Direktur Pushep, Bisman Bakhtiar, pernah menyatakan bahwa konsensi kepada ormas dan organisasi pensiunan tentara sebagaimana yang diatur dalam Perpres 70/2023, melanggar isi UU No. 3/2020 tentang Mineral dan Batubara (UU Minerba). Pada Pasal 38 UU itu disebutkan bahwa IUP hanya diberikan kepada badan usaha, koperasi, perusahaan, dan perseorangan. Sementara Perpres menyebut bisa diberikan kepada ormas.
“Dijelaskan bahwa yang dimaksud badan usaha adalah badan usaha yang khusus bergerak di bidang pertambangan. Dalam praktiknya, Kementerian ESDM mensyaratkan bahwa akta badan usaha tersebut hanya bergerak di bidang pertambangan, tidak boleh ada kegiatan usaha lain,” kata Bisman, Selasa, 5 Maret 2023 lalu.
Menurut Bisman, IUP tidak bisa sembarangan diberikan kepada perusahaan yang tidak punya pengalaman mengoperasikan pertambangan—apalagi ormas. Pasalnya, UU Minerba sudah merinci aturan untuk pemberian izin tambang. IUP mineral dan logam, misalnya, harus dilelang kepada perusahaan-perusahaan yang berkompeten.
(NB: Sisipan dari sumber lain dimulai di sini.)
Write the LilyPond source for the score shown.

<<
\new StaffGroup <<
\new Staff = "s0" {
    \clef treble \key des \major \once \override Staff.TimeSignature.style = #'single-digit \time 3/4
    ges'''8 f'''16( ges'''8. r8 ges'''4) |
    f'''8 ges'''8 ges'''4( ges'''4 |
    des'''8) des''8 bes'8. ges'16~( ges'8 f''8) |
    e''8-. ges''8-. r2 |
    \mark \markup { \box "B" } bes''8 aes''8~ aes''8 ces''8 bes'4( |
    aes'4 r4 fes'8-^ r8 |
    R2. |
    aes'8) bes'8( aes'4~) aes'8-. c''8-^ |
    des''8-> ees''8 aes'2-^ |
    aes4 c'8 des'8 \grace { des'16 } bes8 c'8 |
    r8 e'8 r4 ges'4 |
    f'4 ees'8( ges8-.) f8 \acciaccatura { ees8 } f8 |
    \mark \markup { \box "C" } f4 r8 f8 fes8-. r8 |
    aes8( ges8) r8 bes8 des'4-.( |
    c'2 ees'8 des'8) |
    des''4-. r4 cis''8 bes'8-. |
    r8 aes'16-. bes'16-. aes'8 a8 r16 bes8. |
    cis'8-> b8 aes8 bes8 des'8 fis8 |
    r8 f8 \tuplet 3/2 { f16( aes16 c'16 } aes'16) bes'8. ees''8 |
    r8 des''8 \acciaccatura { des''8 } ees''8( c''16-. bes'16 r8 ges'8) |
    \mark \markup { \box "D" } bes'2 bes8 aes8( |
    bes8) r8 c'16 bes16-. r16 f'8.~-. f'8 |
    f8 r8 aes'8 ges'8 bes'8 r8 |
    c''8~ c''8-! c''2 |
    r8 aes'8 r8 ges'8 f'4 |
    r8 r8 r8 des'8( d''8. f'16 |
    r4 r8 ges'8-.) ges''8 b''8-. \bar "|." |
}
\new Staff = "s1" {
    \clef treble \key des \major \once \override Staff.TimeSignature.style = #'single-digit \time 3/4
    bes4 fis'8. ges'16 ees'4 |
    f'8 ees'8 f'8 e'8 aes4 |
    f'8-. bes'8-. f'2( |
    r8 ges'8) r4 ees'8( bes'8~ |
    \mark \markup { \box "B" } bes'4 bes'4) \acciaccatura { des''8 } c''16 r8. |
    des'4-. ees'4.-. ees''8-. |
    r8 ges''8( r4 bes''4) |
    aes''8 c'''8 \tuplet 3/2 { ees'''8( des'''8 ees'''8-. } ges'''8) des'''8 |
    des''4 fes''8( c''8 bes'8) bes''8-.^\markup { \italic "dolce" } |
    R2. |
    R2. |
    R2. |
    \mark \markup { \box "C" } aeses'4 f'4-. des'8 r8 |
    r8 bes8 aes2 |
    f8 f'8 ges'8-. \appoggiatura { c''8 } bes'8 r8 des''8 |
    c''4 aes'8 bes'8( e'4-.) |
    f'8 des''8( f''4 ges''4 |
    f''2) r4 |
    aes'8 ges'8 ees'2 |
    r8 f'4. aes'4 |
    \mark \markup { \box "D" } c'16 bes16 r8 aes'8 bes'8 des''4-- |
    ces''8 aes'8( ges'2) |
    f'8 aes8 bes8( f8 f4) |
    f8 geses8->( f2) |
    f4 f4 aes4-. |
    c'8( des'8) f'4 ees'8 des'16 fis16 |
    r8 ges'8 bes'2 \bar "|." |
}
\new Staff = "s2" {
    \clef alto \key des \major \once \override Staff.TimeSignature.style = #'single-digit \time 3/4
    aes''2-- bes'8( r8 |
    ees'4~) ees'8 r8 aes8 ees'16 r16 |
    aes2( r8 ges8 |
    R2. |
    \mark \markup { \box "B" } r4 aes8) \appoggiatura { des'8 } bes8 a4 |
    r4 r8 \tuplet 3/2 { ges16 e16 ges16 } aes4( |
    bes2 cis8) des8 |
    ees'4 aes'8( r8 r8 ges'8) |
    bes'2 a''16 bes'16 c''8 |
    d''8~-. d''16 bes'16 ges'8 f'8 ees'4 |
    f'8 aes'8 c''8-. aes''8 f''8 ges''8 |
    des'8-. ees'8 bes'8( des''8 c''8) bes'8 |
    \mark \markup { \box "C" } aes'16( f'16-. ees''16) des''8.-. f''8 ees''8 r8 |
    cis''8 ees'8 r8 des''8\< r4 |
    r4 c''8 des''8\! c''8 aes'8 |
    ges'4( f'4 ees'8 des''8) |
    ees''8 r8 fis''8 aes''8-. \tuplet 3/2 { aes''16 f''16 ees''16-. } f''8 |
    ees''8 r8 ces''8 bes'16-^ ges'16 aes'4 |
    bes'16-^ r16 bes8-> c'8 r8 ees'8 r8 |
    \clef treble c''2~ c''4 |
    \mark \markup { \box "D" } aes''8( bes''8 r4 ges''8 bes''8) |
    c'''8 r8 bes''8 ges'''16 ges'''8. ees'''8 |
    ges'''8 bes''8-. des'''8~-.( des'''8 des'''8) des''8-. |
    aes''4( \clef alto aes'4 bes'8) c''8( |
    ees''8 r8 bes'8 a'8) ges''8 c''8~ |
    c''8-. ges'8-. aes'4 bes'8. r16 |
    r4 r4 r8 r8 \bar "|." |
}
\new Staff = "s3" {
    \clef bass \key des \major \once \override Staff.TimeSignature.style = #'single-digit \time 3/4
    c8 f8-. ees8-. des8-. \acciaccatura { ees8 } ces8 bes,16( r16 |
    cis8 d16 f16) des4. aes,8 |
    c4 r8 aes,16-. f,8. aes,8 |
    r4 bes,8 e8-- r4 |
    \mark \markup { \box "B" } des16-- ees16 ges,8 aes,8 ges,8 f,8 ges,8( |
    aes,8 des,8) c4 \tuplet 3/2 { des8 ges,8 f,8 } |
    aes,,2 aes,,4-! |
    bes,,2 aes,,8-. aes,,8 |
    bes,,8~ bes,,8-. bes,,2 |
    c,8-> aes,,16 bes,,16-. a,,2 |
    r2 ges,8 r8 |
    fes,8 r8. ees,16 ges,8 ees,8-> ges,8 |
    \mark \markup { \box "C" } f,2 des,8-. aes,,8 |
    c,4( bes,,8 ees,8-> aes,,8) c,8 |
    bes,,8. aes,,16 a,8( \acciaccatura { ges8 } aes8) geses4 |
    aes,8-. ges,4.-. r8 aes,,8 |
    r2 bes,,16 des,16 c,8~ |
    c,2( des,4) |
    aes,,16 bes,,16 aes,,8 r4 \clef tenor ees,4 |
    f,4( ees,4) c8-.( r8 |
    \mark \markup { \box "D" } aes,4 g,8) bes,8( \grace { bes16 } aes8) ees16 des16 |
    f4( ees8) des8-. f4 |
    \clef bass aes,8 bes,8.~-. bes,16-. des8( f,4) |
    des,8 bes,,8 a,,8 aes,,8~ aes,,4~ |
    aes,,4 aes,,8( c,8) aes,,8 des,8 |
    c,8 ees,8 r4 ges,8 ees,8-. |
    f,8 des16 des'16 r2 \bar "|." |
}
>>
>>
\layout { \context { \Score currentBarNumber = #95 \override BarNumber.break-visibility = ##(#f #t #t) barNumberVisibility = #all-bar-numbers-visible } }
“Jadi, misalnya untuk IUP nikel, bauksit, dan batubara itu tidak ada pemberian langsung atau penjatahan, harus melalui lelang. Wilayah IUP mineral nonlogam bisa dengan pengajuan kepada Menteri ESDM. Tetapi, ini hanya untuk nonlogam saja, misalnya pasir atau batu gamping,” jelas Bisman.
Bisman pun menduga pemberian IUP untuk ormas merupakan praktik ‘bagi-bagi gula-gula’ kekuasan. Sebab, menurut dia, organisasi yang mendapatkan IUP itu punya kontrobusi memenangkan pasangan jagoan Presiden Jokowi dalam Pemilu 2024.
“Jadi jelas bahwa Perpres 70/2023 tersebut melanggar UU Minerba. Dan bila terus dijalankan oleh pemerintah, ini merupakan abuse of power. KPK (Komisi Pemberantasan Korupsi) harus turun tangan,” kata Bisman.